Frank Romeike | RiskNET – The Risk Management Network
In a letter written on December 4, 1926 to the physicist and mathematician Max Born, one of the fathers of quantum mechanics, Albert Einstein wrote: “Quantum theory yields much, but it hardly brings us close to the Old One’s secrets. I, in any case, am convinced He does not play dice with the universe.” The afterworld turned this into the popular quote: “God does not play dice.”
What Einstein meant, however, is not totally clear. Some claim that Einstein denied the probabilistic (stochastic) explanation of quantum mechanics, in other words, that there is no such thing as a coincidence in physics. Natural phenomena do not emerge from a subatomic game of change, but rather are based on universal principles according to the deterministic view of the world. Others are convinced that Einstein did not reject Born’s probabilistic interpretation and actually viewed it as the only satisfactory one. One should also take into consideration that the metaphors in this sentence leave considerable room for interpretation – and Einstein himself is no longer available for comment.
It all comes down to whether the determinism of classical physics, especially based on the mechanics of Sir Isaac Newton, remains valid in quantum mechanics or not. That question has since been clearly answered: In the world of quantum mechanics, the states of a physical system are described using probabilities, for example, with the help of uncertainty principles. The role of stochastics in the world around us was proven by Bell’s Inequality, which enables a comparison of the properties of quantum mechanics and classical physics.
But probabilities do not only play a role in quantum mechanics. Many things that we experience everyday are affected by probability and less by deterministic principles. Risk managers, in particular, should be adept at probabilistics and working with probabilities. Probability calculations make it possible to deal with risks seriously. Risk managers should understand that stochastic statements are not a sign of weakness but rather a strength of scientific (and also quite practical) insight. The world of stochastics does not think in black-or-white terms or singular scenarios, but rather as a range of potential scenarios that have different probabilities of occurrence. The complete variability is visualized in the potential scenarios. Stochastic simulations, distribution adjustments and other probability calculation tools are used as mathematical aids to implement this approach. The alternative to stochastic thinking would be creating and fabricating alternative facts that are suitable to us – in other words, a presumption of knowledge that we simply do not have.
Blocking out a range of possible scenarios leads to a world that we would like to see but is not reality. All too often, risks that are difficult to anticipate and measures are ignored – even when they lead to a collapse. Many people despise uncertainty. They would rather concentrate on day-to-day activities instead of truly painful scenarios (e.g.
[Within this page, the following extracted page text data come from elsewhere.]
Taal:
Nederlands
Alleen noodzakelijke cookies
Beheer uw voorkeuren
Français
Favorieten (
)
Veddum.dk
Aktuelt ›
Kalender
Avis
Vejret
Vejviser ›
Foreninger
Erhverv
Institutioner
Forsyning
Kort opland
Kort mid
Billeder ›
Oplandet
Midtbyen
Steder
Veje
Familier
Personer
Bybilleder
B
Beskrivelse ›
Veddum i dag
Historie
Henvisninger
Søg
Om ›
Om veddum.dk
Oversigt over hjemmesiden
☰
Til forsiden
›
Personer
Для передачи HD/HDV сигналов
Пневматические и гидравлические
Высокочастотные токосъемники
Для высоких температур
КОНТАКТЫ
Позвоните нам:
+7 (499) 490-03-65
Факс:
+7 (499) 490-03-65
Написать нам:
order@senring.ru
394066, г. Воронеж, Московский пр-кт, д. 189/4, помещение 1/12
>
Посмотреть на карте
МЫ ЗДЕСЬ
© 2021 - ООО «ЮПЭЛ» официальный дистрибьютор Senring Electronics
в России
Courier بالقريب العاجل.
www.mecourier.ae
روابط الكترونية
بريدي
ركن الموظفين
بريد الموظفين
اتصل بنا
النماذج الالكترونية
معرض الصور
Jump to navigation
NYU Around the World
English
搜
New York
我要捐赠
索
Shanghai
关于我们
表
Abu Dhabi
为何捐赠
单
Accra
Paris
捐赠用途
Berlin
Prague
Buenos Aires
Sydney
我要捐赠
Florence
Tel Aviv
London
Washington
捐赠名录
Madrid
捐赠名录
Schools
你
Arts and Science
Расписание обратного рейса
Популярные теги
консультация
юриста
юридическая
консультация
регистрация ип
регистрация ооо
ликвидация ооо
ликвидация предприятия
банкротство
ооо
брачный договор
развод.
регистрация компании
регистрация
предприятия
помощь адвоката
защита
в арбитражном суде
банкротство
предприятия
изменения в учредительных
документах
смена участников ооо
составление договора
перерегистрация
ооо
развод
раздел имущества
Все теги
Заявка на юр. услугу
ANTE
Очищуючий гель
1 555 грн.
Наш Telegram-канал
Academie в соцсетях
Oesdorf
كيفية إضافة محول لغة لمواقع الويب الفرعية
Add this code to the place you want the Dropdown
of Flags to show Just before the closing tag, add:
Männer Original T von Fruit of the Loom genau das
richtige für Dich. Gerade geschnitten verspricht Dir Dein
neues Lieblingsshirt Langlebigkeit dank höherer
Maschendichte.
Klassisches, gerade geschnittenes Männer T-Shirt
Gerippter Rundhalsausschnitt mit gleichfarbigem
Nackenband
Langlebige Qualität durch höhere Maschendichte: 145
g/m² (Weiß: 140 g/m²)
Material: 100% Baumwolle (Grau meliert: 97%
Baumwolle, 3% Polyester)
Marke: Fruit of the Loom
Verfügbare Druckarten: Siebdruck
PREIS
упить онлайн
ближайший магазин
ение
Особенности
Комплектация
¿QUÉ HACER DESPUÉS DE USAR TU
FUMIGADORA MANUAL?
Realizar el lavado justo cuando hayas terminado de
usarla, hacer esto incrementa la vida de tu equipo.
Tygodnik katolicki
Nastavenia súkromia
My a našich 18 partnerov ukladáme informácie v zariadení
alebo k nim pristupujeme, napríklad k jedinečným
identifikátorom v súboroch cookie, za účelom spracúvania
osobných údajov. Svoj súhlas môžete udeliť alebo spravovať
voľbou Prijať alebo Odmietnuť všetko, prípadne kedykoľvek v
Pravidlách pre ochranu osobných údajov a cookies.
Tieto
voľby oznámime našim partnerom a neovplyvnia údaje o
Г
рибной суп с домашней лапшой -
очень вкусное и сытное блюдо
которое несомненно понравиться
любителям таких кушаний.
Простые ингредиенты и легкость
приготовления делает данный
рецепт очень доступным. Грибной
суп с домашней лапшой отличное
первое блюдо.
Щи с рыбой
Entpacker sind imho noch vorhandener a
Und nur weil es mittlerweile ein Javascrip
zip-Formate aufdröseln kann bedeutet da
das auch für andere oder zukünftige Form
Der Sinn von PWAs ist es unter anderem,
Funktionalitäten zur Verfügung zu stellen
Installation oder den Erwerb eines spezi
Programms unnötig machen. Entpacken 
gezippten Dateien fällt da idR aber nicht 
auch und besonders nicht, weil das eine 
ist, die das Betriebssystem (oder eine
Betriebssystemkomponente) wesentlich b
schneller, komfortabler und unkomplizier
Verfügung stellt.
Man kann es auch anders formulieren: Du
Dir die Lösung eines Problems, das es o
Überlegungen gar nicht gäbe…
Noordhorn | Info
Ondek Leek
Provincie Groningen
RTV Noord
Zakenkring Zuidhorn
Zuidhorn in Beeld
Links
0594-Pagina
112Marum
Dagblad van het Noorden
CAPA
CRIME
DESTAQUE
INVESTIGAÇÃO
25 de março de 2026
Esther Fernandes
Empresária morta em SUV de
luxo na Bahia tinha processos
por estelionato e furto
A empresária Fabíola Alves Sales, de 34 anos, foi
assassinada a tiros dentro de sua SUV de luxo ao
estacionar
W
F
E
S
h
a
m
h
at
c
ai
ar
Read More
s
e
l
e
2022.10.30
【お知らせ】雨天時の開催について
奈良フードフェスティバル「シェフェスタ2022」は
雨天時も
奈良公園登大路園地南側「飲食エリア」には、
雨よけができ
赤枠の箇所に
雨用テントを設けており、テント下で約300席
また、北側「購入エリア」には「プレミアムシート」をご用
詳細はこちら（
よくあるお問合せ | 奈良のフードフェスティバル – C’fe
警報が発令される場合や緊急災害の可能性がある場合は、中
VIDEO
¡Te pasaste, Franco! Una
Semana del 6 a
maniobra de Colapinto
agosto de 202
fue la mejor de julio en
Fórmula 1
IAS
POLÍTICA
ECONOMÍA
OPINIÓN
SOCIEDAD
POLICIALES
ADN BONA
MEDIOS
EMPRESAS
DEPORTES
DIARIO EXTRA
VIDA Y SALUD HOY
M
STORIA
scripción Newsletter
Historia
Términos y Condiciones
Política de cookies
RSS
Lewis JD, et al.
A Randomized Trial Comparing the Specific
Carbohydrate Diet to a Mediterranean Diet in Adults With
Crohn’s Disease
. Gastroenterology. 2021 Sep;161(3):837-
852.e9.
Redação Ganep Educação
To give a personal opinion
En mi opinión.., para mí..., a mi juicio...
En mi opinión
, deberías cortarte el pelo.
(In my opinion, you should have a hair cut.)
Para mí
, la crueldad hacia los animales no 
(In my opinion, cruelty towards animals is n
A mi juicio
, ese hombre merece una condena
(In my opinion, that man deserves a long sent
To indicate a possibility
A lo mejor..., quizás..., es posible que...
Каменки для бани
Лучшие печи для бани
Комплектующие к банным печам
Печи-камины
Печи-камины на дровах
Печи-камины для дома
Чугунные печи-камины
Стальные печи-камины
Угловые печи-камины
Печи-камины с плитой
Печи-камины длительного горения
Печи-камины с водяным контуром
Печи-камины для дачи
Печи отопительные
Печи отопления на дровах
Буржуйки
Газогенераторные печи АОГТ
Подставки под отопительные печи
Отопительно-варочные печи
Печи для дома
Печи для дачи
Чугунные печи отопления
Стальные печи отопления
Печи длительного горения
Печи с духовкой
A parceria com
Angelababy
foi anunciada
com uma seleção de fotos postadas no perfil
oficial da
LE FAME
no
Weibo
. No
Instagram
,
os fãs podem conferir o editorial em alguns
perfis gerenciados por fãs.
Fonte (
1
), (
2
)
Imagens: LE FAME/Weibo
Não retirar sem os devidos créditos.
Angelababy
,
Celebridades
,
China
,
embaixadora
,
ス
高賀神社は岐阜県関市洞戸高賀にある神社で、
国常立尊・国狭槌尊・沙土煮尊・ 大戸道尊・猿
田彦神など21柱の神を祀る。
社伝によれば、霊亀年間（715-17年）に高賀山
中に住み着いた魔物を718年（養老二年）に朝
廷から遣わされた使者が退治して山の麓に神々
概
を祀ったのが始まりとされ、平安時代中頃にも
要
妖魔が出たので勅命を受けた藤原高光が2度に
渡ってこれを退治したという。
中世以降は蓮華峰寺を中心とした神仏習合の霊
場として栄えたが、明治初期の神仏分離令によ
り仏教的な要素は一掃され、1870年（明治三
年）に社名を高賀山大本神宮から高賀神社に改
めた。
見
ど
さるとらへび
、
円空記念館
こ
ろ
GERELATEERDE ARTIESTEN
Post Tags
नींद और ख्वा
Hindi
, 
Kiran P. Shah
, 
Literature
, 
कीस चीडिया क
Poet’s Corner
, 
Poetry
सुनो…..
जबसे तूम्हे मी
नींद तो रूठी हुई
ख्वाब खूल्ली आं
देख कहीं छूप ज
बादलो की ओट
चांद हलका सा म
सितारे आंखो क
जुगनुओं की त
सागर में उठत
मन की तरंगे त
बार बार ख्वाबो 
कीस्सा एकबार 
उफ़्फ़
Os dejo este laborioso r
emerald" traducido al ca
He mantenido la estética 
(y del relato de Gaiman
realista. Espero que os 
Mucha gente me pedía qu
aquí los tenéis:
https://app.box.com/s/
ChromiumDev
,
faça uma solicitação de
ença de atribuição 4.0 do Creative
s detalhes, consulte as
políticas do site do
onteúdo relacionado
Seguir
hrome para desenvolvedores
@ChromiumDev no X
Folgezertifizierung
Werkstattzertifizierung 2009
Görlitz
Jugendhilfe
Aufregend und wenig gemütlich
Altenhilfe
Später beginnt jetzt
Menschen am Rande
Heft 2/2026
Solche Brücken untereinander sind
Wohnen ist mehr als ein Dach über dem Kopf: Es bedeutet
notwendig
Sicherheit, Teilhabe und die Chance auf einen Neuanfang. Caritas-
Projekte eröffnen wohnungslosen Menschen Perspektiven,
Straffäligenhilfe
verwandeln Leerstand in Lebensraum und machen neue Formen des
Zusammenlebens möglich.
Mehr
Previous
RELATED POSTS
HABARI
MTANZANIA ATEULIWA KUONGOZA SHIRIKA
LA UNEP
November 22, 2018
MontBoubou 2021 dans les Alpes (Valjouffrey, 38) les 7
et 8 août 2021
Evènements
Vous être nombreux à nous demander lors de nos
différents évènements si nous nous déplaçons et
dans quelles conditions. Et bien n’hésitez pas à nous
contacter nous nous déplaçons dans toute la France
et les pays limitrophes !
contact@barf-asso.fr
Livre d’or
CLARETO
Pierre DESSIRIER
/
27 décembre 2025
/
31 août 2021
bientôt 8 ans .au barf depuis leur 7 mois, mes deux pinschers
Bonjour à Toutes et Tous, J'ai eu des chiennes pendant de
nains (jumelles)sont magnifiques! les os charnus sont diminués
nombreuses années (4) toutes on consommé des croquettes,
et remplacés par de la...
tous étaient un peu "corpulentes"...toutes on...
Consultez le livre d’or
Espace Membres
Fukushima, sub-prime crisis, COVID 19 pandemic). On a side note, ‘stochastics’ comes from the Greek word (στοχαστικὴ τέχνη) meaning assumption and presumption. The mathematician Jakob Bernoulli discovered the value of stochastics for evaluating risks back in the 17th century. In his major work, Ars Conjectandi, he describes that assuming anything is fundamentally the same as measuring its probability. Bernoulli refers to the art of assumption and presumption (ars conjectandi sive stochastice) as the probability to measure things with the purpose that we can select and follow whatever seems to be more accurate, safe and recommendable in our actions. And that is what effective risk management is all about. Risk management is the art to professionally anticipate risks and opportunities and safely sail through stormy seas. This requires a serious way of dealing with uncertainty. If we know very little, we should not presume that we can label a risk with a price tag or an exact probability.